Y ese cálculo no es espontáneo: nace de un clima, de un discurso, de una atmósfera política que envía señales. El caso de los cuatro niños de las Malvinas me obliga a preguntarme: ¿Qué señales estamos enviando hoy como sociedad? No porque todos los militares o policías sean violentos, sino porque cuando desde arriba se habla de “expandir el uso de la fuerza sin consecuencias”, “quitar derechos a los delincuentes” o «brindar indultos anticipados a agentes acusados de crímenes»… quienes ya están dispuestos a abusar del poder, sienten el terreno más blando bajo sus pies.
No es casual que los responsables de la tortura y asesinato de estos niños actuaran con tanta certeza de impunidad. No es casual que, días después, el propio Ministro de Defensa afirmara que no hubo participación institucional en las desapariciones forzadas de Steven, Nehemías, Josué e Ismael, incluso cuando los hechos y testimonios decían lo contrario. Ni es casual que existan otros treinta casos de desaparición forzada y doce ejecuciones extrajudiciales documentados, junto con el enorme subregistro inevitable, que nace del miedo a las represalias.
Cuando contemplo ese panorama, lo que me inquieta no es solo la violencia en sí, sino la facilidad con la que puede normalizarse. La seducción del discurso belicista —esa idea de que todo es guerra y que la única respuesta es dar más poder a quienes ya lo tienen— promete orden, pero a veces lo que produce es oscuridad. Y en la oscuridad, los abusos no disminuyen: simplemente dejan de verse.
Por eso, cuando escucho propuestas que buscan debilitar leyes y controles, reducir garantías o ampliar la fuerza sin contrapesos claros, me pregunto algo, que la sociedad no debe dejar de preguntarse: ¿Cuántos seres inocentes más tendrían que morir para que entendamos que los derechos no son obstáculos, sino límites que protegen vidas? ¿O es que solo importan nuestras vidas mientras las víctimas sean otros?
Siempre viene a mí lo que Hannah Arendt llamó la banalidad del mal: atrocidades que no nacen del monstruo excepcional, sino de personas comunes que dejaron de pensar, que dejaron de preguntarse por las consecuencias, que dejaron de ver la humanidad en el otro. Cuando un país enfrenta reformas profundas —como una constituyente que redefine el uso (y abuso) del poder—, ese recordatorio se vuelve urgente.

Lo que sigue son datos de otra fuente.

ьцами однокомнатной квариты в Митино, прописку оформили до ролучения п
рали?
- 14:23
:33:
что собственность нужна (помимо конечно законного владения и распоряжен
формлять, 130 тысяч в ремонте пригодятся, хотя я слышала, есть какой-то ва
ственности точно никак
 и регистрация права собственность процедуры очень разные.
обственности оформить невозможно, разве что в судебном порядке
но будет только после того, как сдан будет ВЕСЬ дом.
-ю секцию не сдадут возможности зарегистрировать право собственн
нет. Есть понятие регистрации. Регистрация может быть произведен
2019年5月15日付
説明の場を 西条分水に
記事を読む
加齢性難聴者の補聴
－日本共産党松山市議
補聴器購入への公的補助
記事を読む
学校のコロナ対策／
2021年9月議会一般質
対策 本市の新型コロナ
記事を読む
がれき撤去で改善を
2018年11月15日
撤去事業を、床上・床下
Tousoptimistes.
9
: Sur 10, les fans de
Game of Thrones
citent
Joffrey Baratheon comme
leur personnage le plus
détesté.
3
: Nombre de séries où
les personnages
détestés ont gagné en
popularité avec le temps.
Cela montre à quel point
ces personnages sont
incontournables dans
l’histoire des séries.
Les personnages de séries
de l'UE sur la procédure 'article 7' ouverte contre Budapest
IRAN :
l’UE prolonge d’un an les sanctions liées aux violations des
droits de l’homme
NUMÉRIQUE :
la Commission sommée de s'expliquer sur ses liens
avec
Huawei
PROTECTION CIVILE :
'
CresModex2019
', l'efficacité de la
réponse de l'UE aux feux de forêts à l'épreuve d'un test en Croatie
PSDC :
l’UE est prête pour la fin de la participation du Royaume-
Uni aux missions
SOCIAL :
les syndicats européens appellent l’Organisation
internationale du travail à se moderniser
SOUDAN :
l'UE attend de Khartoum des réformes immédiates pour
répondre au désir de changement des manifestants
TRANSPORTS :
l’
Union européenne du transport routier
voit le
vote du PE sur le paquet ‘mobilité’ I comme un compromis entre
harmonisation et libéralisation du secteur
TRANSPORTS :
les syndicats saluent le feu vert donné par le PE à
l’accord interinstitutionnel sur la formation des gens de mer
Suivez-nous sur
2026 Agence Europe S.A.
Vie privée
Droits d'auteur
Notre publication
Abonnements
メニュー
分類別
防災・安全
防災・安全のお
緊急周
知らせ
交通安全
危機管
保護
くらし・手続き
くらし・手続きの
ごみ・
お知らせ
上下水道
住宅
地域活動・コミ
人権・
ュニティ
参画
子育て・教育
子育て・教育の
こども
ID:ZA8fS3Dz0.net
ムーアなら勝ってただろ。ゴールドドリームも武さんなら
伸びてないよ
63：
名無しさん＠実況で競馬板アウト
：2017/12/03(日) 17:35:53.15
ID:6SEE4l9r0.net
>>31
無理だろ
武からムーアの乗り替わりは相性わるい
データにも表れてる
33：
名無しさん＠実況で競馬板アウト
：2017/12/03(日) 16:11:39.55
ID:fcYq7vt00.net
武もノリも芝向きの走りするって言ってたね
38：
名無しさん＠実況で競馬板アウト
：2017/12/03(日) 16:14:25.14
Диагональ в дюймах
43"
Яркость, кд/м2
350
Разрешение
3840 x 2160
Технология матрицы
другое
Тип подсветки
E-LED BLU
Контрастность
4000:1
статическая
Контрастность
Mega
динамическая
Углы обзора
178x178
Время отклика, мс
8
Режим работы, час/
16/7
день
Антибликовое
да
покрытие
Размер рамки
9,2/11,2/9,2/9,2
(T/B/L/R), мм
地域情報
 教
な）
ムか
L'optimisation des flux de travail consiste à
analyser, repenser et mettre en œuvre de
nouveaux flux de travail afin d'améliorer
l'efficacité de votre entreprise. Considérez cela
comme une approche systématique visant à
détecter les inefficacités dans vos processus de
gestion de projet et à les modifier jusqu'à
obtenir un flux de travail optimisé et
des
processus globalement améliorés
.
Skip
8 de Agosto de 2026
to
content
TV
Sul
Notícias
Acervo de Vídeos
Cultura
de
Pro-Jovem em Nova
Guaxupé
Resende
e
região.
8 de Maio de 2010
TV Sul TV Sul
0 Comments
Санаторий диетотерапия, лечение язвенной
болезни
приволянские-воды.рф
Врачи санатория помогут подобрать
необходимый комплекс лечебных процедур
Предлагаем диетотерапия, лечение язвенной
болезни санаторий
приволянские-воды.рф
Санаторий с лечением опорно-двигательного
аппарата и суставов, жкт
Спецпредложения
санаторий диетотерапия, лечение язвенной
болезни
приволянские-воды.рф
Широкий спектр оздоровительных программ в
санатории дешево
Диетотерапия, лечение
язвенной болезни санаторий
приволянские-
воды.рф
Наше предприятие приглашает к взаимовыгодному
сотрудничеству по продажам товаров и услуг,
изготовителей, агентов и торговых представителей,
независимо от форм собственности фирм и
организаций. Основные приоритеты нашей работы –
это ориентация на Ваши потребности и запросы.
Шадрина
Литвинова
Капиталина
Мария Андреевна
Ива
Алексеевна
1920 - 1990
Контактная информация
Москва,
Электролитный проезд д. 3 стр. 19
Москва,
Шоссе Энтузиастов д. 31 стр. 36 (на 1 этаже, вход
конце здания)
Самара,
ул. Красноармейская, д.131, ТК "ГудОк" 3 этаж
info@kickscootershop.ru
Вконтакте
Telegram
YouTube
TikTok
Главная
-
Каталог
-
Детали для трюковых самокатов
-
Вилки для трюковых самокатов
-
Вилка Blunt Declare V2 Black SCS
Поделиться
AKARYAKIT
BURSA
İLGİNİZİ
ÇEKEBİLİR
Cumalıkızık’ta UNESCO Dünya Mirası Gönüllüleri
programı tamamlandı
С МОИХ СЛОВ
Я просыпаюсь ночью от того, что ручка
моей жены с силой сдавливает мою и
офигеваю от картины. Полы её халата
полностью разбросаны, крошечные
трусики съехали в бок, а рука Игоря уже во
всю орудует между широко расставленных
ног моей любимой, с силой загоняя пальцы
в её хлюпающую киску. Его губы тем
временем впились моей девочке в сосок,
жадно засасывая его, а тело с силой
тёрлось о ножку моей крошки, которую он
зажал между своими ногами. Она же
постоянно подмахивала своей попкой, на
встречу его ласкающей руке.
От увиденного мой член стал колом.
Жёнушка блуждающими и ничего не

Y ahí, en esa urgencia, aparece nuestra responsabilidad individual. No la de votar por una opción específica sino la de pensar, de no dejarnos arrastrar por la adrenalina de lo punitivo ni por la comodidad de lo simple. De reconocer que las decisiones colectivas tienen efectos reales sobre personas reales —a veces, lamentablemente, de los más vulnerables, de los más inocentes—.
El caso de los cuatro niños de las Malvinas no solo duele profundamente: advierte. Nos obliga a mirar con cautela cualquier proyecto que pueda ampliar el margen para que tragedias así se repitan hasta la náusea. Nos recuerda que la fuerza sin límites no construye seguridad, sino miedo y violencia. Y que, antes de apoyar cualquier cambio institucional profundo, debemos mirar no solo lo que nos promete, sino también lo que habilita a quienes ostentan Poder.
Porque, al final, lo que está en juego no es un trámite político, sino la frontera —siempre frágil— entre el Estado que protege y el Estado que aterroriza. Y esa frontera debe importarnos, incluso cuando no somos nosotros precisamente, quienes corremos el riesgo de caer del otro lado.